Could you render the records in the stretch from the line containing "Contained here are" through the line containing "-0.040541, 0.939142, 0.412511]]" as a two-column CSV with columns instruction and output, one row per record, each value in a single quoted field with line breaks turned into spaces? Leave the pictures out.

----- Data supplied -----

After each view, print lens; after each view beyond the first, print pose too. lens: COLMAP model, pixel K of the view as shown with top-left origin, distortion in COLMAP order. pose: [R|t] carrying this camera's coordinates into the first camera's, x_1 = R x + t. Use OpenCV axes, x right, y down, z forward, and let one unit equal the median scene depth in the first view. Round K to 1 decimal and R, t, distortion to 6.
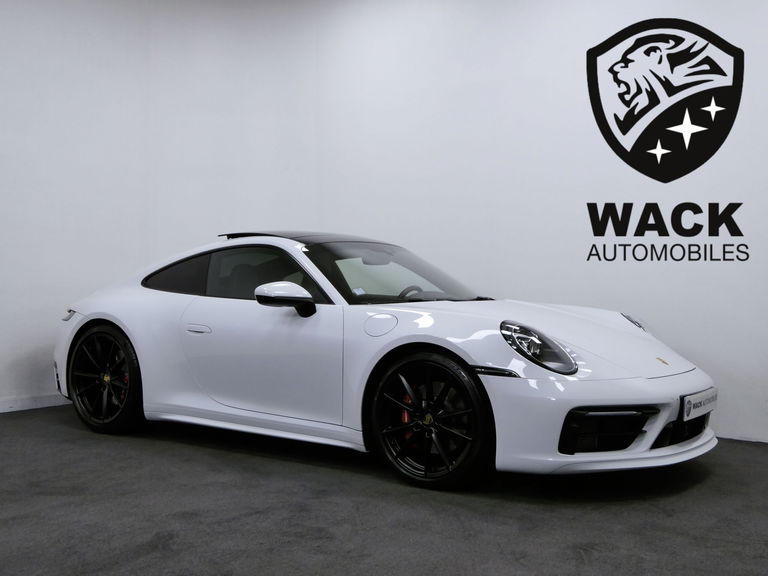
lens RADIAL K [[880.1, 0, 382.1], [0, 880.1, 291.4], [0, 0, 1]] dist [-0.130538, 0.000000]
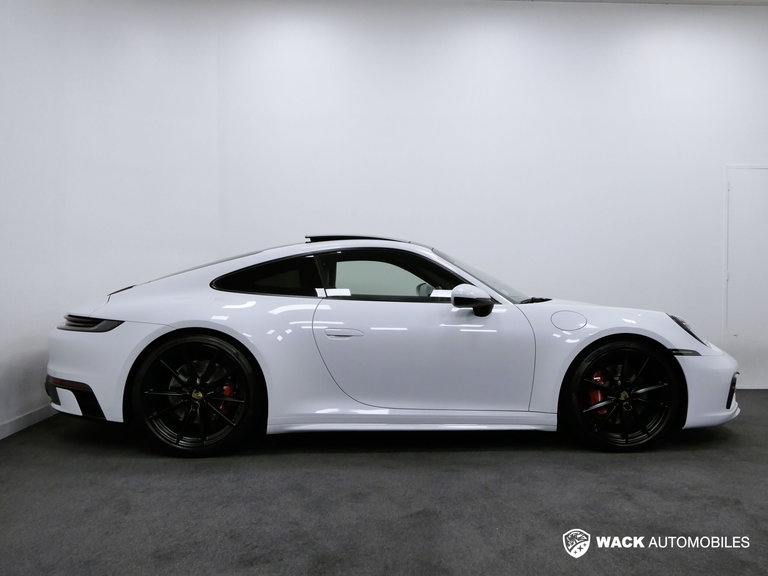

-----
----- Data supplied -----

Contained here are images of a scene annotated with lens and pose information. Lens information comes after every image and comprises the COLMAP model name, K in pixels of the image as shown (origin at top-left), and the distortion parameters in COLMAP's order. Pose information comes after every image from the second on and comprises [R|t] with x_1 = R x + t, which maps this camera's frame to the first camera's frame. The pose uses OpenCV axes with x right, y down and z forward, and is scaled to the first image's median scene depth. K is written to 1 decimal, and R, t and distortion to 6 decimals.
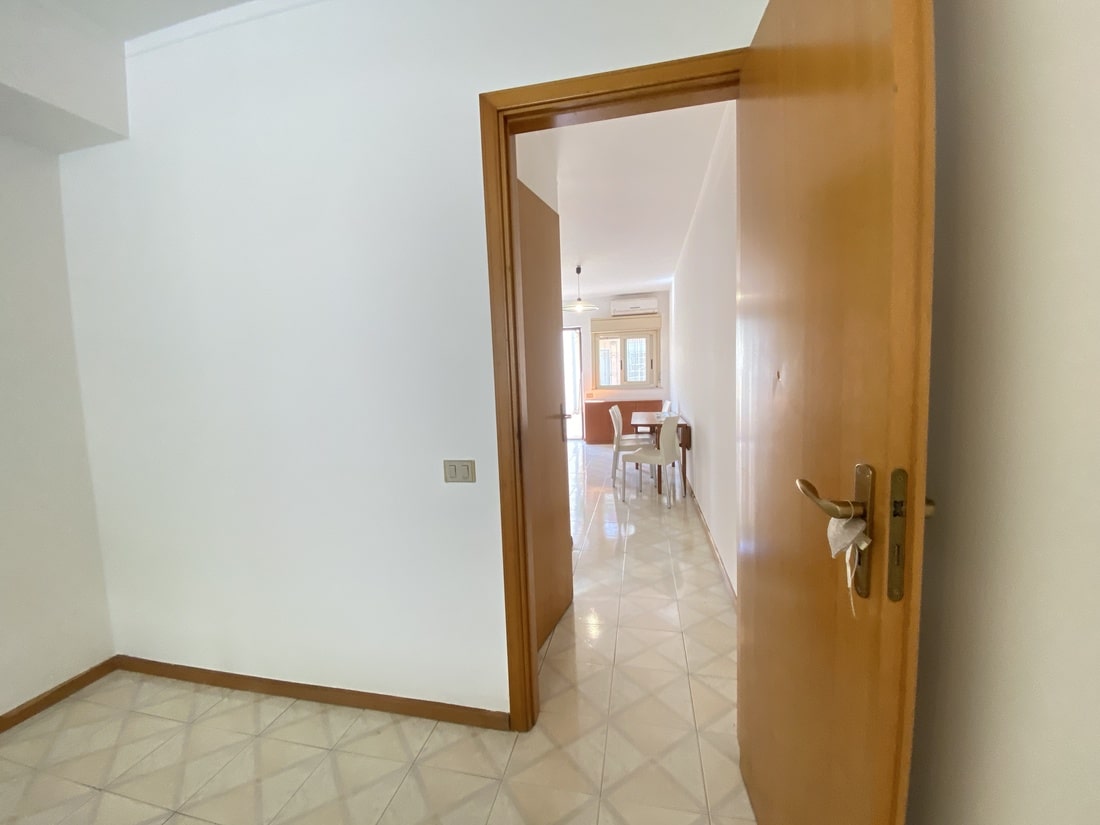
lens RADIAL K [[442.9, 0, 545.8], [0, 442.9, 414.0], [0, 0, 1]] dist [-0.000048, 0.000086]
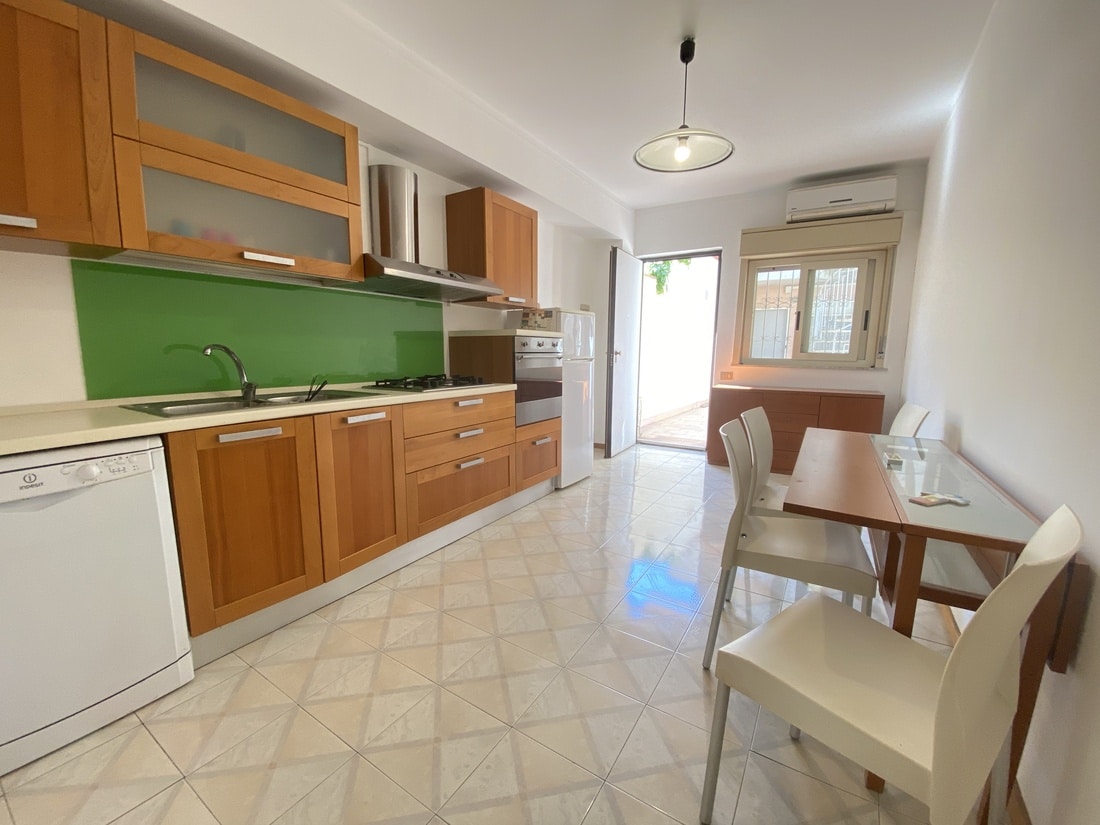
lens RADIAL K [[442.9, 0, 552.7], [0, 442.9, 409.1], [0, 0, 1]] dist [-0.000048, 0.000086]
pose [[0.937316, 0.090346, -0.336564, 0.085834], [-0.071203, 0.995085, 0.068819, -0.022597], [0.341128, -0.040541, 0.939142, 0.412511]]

-----

> _Response box_:
instruction,output
"Contained here are images of a scene annotated with lens and pose information. Lens information comes after every image and comprises the COLMAP model name, K in pixels of the image as shown (origin at top-left), and the distortion parameters in COLMAP's order. Pose information comes after every image from the second on and comprises [R|t] with x_1 = R x + t, which maps this camera's frame to the first camera's frame. The pose uses OpenCV axes with x right, y down and z forward, and is scaled to the first image's median scene depth. K is written to 1 decimal, and R, t and distortion to 6 decimals.","lens RADIAL K [[442.9, 0, 545.8], [0, 442.9, 414.0], [0, 0, 1]] dist [-0.000048, 0.000086] lens RADIAL K [[442.9, 0, 552.7], [0, 442.9, 409.1], [0, 0, 1]] dist [-0.000048, 0.000086] pose [[0.937316, 0.090346, -0.336564, 0.085834], [-0.071203, 0.995085, 0.068819, -0.022597], [0.341128, -0.040541, 0.939142, 0.412511]]"